Pour moi, l’idée que les catastrophes naturelles relèvent de châtiments divins est moralement inacceptable. Nous ne sommes pas des prophètes. Nous n’avons pas un accès privilégié à l’esprit divin. Nous savons que les victimes de ces catastrophes comprennent des enfants, des gens innocents, des gens âgés et fragiles, des gens pauvres. Ils n’incarnaient pas le mal, la cruauté ou la corruption.
Ces dernières années, j’ai entendu bien trop de dirigeants religieux, toutes religions abrahamiques confondues, affirmer avec assurance que tel ou tel événement était une punition divine sanctionnant tel ou tel péché. Tels sont les consolateurs de Job à notre époque. Ils oublient que le rôle du prophète est de réconforter celui qui est affligé, et non pas d’ajouter à leur détresse en disant que ce qui leur arrivait était mérité.
Cependant, je suis ému par l’histoire d’Elie, qui rencontra D.ieu, non pas dans le tourbillon du tremblement de terre ou du feu, mais dans la voix douce et tranquille qui a suivi. Ce n’est pas dans l’événement lui-même mais dans les répercussions qui suivent que nous entendons la parole de D.ieu. Cela me semble être la réalité maintenant. Lorsque tout le travail de sauvetage et de reconstruction est terminé, un appel silencieux demeure. Ces événements terrifiants nous ont démontré à quel point nous sommes petits dans l’ordre des choses. Nous avons découvert que, malgré nos différences, qu’elles soient culturelles, politiques et religieuses, nous avons tant de choses en commun. Nous avons tous besoin de nourriture, de vêtements, d’un toit et d’un sentiment de sécurité. Un tremblement de terre, un raz-de-marée ou un ouragan ne font aucune distinction entre le riche et le pauvre, le croyant et le non-croyant, le vertueux et celui qui ne l’est pas encore. Le langage des larmes est universel. Il n’a besoin d’aucun traducteur. C’est précisément ce qui nous fait sentir impliqué dans la tragédie d’une personne. Sous la variété de nos vêtements culturels, nous sommes une seule et même famille liée par un traité de solidarité humaine.
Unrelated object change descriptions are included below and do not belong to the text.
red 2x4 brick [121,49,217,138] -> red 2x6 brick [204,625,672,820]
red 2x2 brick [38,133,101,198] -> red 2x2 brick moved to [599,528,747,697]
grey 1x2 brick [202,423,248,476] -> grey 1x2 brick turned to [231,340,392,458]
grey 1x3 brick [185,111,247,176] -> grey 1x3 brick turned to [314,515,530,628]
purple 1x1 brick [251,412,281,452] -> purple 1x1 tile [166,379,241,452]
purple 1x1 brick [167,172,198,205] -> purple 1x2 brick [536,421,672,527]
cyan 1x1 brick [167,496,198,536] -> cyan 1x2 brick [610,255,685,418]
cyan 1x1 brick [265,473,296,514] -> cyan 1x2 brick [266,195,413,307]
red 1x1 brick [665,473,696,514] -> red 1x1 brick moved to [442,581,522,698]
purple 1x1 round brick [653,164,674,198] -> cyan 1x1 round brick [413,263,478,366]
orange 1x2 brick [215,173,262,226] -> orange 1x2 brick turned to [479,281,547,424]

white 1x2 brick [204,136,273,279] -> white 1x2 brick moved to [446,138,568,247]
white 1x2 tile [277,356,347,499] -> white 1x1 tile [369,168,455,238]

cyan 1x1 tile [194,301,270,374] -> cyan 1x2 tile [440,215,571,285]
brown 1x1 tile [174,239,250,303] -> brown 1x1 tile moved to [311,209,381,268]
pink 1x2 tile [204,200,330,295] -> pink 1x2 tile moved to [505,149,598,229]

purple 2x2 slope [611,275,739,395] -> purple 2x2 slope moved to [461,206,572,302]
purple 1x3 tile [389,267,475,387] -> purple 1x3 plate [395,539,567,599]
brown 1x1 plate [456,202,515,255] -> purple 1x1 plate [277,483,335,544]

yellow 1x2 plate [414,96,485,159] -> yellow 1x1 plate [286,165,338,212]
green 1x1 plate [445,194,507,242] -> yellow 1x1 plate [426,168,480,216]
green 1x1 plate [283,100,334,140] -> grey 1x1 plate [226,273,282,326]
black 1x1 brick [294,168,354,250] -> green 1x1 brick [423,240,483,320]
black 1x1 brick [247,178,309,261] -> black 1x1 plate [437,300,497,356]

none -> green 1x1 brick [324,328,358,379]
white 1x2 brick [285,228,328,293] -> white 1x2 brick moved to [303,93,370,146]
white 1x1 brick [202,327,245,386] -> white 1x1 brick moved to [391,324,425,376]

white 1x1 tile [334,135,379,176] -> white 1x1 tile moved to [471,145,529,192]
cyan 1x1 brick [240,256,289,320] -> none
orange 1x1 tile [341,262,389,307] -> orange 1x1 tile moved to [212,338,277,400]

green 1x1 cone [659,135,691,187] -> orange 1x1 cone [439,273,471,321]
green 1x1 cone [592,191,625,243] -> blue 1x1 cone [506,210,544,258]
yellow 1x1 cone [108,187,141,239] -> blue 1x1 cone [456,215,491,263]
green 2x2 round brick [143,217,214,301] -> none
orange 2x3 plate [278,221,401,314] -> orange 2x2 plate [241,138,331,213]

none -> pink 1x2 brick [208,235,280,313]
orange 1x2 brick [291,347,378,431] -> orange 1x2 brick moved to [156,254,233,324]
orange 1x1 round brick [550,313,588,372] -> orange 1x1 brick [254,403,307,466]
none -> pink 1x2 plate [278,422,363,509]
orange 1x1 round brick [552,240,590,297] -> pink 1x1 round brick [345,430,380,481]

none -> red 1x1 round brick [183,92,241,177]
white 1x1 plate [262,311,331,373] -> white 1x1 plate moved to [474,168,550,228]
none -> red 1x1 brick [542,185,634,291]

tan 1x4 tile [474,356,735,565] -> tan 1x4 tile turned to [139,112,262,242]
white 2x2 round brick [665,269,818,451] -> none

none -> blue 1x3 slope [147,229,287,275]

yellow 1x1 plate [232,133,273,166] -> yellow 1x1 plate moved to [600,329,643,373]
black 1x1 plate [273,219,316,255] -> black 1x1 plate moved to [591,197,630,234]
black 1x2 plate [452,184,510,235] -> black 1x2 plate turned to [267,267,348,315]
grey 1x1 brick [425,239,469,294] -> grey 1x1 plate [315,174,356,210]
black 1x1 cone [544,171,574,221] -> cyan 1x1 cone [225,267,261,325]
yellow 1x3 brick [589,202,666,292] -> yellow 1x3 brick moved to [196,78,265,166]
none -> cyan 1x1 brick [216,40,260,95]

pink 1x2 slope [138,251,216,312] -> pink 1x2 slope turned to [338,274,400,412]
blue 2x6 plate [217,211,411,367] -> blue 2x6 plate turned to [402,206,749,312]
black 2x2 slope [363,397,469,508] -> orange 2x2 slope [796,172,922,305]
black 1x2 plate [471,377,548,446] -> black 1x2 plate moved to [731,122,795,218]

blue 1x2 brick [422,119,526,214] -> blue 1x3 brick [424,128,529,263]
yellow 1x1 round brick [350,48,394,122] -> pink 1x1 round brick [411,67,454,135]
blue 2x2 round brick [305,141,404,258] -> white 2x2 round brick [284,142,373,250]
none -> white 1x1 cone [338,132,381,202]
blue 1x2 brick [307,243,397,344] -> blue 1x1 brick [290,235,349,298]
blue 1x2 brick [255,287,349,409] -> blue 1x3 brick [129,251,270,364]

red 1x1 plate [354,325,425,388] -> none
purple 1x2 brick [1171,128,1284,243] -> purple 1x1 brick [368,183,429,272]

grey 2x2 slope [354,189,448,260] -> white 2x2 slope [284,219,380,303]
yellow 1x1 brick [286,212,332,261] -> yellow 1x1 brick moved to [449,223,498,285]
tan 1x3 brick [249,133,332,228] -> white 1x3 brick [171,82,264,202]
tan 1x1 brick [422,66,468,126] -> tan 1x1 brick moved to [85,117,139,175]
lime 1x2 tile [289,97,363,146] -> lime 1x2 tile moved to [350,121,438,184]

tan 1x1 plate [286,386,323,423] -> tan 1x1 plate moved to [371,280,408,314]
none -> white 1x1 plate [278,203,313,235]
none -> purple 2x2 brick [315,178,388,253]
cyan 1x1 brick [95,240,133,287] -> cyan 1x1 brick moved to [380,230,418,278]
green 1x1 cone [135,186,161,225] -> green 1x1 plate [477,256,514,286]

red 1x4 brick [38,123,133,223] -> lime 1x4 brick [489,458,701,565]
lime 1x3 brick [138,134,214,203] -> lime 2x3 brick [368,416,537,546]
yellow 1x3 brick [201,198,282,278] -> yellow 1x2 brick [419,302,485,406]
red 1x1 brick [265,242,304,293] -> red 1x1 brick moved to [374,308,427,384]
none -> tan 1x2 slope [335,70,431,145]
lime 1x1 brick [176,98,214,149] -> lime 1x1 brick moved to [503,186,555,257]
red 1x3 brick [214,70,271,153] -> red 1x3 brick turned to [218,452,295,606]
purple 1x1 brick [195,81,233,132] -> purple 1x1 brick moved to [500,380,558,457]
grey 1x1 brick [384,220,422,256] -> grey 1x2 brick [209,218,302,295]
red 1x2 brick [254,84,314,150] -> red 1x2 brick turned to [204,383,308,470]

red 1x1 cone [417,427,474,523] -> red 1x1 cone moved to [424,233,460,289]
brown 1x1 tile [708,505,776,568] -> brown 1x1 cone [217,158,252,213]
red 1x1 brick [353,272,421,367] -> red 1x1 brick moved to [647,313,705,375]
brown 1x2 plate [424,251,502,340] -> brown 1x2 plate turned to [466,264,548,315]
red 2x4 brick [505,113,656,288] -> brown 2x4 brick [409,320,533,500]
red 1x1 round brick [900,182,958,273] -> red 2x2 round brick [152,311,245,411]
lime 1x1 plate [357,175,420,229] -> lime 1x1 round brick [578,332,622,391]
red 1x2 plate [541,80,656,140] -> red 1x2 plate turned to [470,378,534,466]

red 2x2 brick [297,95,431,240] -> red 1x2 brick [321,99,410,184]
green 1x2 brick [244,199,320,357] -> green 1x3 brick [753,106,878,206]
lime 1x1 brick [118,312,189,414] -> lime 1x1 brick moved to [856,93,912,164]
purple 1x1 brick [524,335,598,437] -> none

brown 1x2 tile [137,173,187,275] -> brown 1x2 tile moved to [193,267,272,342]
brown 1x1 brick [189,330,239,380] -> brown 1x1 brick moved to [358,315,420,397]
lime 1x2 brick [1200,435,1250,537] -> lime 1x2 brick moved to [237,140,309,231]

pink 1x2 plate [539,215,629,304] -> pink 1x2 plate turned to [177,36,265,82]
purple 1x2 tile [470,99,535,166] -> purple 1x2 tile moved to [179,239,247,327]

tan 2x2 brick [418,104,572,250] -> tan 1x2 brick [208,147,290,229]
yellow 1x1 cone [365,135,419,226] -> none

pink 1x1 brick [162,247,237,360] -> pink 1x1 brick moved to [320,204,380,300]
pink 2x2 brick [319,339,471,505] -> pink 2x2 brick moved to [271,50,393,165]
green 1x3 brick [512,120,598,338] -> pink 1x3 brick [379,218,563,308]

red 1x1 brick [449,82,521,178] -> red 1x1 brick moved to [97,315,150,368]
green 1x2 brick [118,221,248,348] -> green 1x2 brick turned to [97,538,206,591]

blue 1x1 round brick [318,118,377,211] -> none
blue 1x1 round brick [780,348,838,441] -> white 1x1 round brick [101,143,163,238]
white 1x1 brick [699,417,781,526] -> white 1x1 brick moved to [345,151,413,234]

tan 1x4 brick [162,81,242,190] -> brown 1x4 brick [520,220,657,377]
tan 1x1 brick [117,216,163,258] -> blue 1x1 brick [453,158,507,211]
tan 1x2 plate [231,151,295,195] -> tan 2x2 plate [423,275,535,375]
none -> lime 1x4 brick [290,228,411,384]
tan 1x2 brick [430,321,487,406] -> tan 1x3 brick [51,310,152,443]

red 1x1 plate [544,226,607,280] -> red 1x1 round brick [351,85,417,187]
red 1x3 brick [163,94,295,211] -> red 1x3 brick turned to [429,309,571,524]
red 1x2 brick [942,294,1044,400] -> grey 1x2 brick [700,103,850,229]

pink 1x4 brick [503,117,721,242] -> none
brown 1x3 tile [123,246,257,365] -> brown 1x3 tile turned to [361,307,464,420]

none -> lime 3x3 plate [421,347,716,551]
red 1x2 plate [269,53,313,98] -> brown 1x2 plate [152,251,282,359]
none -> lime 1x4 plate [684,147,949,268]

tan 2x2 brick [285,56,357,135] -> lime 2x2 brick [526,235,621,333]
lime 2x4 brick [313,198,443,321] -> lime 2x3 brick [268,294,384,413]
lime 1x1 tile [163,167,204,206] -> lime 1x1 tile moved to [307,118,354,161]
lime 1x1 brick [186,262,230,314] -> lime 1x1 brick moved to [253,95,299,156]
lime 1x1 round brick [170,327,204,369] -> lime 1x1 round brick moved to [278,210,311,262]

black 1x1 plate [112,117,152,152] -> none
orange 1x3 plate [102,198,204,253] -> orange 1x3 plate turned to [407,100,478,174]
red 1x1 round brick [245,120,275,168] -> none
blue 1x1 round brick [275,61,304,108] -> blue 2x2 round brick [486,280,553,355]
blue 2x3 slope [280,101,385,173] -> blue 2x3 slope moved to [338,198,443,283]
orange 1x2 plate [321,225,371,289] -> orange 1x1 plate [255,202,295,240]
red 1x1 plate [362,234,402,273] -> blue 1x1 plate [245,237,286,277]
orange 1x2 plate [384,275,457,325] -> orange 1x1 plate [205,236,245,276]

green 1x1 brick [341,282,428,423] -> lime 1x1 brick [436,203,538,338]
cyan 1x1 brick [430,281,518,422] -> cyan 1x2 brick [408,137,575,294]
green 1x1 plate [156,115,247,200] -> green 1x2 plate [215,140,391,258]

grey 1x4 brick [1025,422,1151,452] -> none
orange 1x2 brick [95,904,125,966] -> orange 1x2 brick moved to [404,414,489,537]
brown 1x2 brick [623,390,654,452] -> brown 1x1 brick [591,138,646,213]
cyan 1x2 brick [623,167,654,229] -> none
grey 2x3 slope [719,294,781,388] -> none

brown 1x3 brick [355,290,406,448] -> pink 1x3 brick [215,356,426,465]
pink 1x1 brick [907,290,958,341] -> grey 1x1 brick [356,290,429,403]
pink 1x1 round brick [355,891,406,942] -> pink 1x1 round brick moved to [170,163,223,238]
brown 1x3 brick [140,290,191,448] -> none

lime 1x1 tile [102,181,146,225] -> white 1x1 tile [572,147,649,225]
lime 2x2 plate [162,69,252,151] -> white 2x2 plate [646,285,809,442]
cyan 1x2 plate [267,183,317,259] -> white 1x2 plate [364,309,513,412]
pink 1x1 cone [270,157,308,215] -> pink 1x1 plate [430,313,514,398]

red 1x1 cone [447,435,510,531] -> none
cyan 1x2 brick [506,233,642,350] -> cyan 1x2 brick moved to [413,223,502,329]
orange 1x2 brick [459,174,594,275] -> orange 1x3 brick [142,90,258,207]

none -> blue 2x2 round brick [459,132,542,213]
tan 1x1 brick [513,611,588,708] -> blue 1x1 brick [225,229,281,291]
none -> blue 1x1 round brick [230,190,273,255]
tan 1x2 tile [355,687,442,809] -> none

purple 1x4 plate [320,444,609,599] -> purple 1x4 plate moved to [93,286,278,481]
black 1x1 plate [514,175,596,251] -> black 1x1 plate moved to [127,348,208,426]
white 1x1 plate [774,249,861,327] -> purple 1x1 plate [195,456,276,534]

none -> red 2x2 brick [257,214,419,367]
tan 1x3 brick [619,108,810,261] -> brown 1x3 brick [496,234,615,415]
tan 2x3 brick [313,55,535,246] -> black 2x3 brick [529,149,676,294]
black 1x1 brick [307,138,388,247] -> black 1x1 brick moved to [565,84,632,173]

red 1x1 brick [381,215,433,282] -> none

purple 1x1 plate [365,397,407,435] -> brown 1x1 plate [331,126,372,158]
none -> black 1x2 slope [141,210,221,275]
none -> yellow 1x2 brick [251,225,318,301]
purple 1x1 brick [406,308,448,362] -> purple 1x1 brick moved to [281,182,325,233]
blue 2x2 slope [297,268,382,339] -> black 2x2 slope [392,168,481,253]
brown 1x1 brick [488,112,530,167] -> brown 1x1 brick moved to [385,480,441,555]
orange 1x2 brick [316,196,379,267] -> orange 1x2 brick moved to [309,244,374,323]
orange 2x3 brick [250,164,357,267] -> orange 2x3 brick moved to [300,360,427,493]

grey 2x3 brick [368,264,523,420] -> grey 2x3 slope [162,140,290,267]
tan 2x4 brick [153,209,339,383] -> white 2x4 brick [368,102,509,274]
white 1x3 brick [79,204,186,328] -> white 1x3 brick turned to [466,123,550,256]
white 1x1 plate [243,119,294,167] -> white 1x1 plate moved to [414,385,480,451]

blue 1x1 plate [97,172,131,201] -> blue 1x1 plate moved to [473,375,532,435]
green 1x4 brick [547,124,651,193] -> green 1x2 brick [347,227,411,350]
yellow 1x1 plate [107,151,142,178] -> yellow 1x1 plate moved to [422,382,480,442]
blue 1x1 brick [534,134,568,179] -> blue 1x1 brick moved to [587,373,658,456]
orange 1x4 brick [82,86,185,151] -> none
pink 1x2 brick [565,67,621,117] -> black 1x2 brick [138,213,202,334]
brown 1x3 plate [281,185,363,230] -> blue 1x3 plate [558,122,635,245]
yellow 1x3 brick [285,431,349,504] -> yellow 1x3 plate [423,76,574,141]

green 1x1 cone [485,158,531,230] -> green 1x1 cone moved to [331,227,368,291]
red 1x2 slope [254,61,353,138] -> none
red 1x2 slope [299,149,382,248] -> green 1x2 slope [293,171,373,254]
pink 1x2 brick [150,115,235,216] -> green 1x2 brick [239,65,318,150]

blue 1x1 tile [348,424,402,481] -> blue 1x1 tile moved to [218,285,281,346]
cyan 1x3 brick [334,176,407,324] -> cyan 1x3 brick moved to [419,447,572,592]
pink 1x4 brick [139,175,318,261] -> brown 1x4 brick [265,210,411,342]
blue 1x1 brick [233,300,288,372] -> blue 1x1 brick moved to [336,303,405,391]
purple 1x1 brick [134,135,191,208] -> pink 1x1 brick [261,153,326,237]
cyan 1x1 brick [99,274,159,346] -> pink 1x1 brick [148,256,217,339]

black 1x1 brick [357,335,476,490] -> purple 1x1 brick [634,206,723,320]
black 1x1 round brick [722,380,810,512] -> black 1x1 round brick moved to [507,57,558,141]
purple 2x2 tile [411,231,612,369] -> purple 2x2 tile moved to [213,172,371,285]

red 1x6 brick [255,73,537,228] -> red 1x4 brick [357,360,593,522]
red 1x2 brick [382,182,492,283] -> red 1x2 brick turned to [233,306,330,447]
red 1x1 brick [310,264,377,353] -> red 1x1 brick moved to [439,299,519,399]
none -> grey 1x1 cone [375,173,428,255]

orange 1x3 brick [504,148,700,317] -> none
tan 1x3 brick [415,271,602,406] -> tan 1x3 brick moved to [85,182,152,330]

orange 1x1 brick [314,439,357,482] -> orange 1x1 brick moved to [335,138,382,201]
Pourquoi dépensons-nous autant d’énergie dans des conflits ethniques, dans la guerre et la terreur ? Pourquoi usons-nous et abusons-nous des ressources que la terre consent à nous offrir, polluons son atmosphère, et menaçons sa biodiversité ? Pourquoi avons-nous permis à certains de s’enrichir au-delà des limites de l’imagination pendant que des millions d’individus meurent de faim ? Tout cela provient d’un monde aux perspectives étroites, où ce qui compte c’est moi, ici et tout de suite. Si la catastrophe naturelle avait une bénédiction, c’est sa capacité à nous faire oublier, pendant un moment, notre zone de confort personnelle pour vivre la souffrance de l’autre, si différente, si lointaine, mais qui nous ressemble tellement.
Il y a des moments où il semble que notre état moral et spirituel a régressé au même point que l’époque des guerres tribales au nom de D.ieu, déshonorables en leur temps et impardonnables aujourd’hui. Si cette fréquence terrible de catastrophes nous rappelle à nos sens, en nous remémorant notre vulnérabilité face à la nature, notre petitesse dans l’univers, notre solidarité dans la souffrance et notre rôle à jouer dans le sort collectif de l’humanité, nous pourrions peut-être sauvegarder une bénédiction de cette malédiction. Dans le silence qui suit les secousses qui ont ébranlé notre monde, nous pouvons encore entendre la petite voix tranquille de l’espoir.